Pour Karym Mbakam « c’est une culture qui a été mise de côté », une culture que nombreux découvrent toujours donc. Le fondateur de la plateforme participative U.One insiste : « cette culture a une vie ». Début 2017, il se lance avec Chrystèle Sanon dans l’aventure U.One, les deux amis sont prêts à prendre le monde d’assaut et proposer une plateforme au contenu soigné, réfléchi, impactant… et urbain. Cette plateforme est en quelque sorte le « laboratoire » de préfiguration de la chaine de télévision HD qu’ils projettent de lancer fin 2018 en France et en Afrique francophone notamment.

Pendant longtemps, la culture urbaine a été associée aux facettes les plus controversées et donc médiatisées de la banlieue. Pour Laurence Le Ny, directrice écosystème start-up des industries créatives chez Orange, face à la montée du mouvement, un seul enjeu : « il ne faut pas que ce soit ‘ghettoïsé’ et qu’on se dise que c’est pour une niche ».

Dorénavant, les codes de cette culture sont utilisés dans tous les domaines clés de l’entertainment et de l’art.

Quand Chrystèle dit « toutes les industries subissent ces influences, que ce soit la mode, le cinéma, le luxe… », comment ne pas penser aux nombreuses collaborations comme Louis Vuitton X Suprême pour la mode, Catherine Deneuve qui partage l’écran avec Nekfeu au cinéma ou encore le virage Pop-Urbain de l’ancienne coqueluche de la country américaine Taylor Swift.
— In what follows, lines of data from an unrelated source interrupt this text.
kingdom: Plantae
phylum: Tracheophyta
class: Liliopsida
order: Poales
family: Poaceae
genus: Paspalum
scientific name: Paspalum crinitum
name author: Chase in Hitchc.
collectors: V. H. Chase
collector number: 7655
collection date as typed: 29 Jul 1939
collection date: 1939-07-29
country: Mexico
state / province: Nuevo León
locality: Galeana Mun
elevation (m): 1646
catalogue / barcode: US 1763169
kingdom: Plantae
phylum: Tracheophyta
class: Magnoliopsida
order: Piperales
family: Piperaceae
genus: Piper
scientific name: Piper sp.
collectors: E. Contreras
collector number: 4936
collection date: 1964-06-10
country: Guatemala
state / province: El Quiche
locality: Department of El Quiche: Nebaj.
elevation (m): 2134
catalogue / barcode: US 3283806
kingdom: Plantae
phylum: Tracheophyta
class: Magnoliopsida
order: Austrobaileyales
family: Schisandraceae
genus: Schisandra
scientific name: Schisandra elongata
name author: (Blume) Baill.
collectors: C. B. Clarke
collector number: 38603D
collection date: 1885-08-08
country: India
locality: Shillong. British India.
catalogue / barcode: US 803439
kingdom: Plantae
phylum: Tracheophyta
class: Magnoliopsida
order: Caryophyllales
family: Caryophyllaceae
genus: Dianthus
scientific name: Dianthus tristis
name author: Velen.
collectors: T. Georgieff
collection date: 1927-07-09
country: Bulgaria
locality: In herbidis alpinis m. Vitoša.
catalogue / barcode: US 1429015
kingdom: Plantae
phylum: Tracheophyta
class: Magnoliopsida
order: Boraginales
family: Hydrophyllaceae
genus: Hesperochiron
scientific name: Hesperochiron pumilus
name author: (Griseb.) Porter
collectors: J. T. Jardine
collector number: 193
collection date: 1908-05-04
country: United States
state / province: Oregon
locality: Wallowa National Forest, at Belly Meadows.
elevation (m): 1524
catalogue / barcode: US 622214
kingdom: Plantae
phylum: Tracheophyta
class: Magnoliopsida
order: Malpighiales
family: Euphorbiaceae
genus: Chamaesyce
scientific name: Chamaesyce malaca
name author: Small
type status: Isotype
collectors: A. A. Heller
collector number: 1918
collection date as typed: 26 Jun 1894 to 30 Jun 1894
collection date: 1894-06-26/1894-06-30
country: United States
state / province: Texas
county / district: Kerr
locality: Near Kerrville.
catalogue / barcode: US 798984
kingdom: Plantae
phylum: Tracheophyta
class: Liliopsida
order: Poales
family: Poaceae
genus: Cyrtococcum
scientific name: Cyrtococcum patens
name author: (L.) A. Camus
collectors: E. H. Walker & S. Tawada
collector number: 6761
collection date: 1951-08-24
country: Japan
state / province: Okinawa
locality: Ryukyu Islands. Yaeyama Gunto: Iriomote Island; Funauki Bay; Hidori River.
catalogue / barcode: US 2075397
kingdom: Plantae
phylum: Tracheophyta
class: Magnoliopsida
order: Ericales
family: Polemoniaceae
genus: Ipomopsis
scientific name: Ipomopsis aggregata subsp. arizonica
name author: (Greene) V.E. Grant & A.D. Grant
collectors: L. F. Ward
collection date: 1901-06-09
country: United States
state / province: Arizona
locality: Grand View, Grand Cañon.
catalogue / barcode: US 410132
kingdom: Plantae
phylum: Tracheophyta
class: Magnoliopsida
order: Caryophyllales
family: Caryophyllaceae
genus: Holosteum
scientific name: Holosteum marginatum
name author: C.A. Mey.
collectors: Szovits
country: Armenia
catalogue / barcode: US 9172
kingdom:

Alexandre Bananier et son frère Josué ont une idée de génie : ils décident de lancer Rekyou en 2016 avec pour but de mettre en relation des studios d’enregistrements et des artistes.

Pour Alexandre, le digital est pour beaucoup dans ce changement de paysage culturel. Quand il évoque son projet, il s’exprime: “aujourd’hui il y a de la place, on est prêt à devenir gros”.

Ce que U.One et Rekyou ont en commun, c’est cette volonté de promouvoir la qualité et dans un sens montrer une image beaucoup plus rayonnante de la street culture. Toutefois, ces 2 plateformes se rejoignent pour dire qu’il s’agit d’une culture qui doit continuer de grandir, de se présenter à des personnes n’en faisant pas forcément partie.

Arnaud Houndjo, responsable de l’espace entrepreneuriat aka « L’Espace E » est d’accord : « C’est un lieu qui a été créé pour ouvrir cette culture aux autres ».

En 2016, Deezer dévoilait que la musique la plus écoutée sur sa plateforme de streaming était le Rap, avec Jul, PNL, Sch, Booba et Maitre Gims en tête des artistes les plus joués. Fini donc le temps où toutes les soirées étaient rythmées par la tecktonik, aujourd’hui ce sont les punchlines bien tournées (ou pas) et les sonorités Trap qui semblent faire l’unanimité.

Karym se prononce : « On parle de street culture, de culture urbaine, mais ce n’est plus ça… c’est la culture des millenials ». Pour Chrystèle, c’est encore plus clair : “Aujourd’hui, que l’on s’adresse aux jeunes ou aux moins jeunes, la plupart des codes que l’on utilise viennent de l’urbain”.

Finalement, la culture urbaine ne fait-elle pas tout simplement partie intégrante de notre quotidien à tous? Laissant derrière elle son étiquette “niche”, c’est aujourd’hui la culture de tous.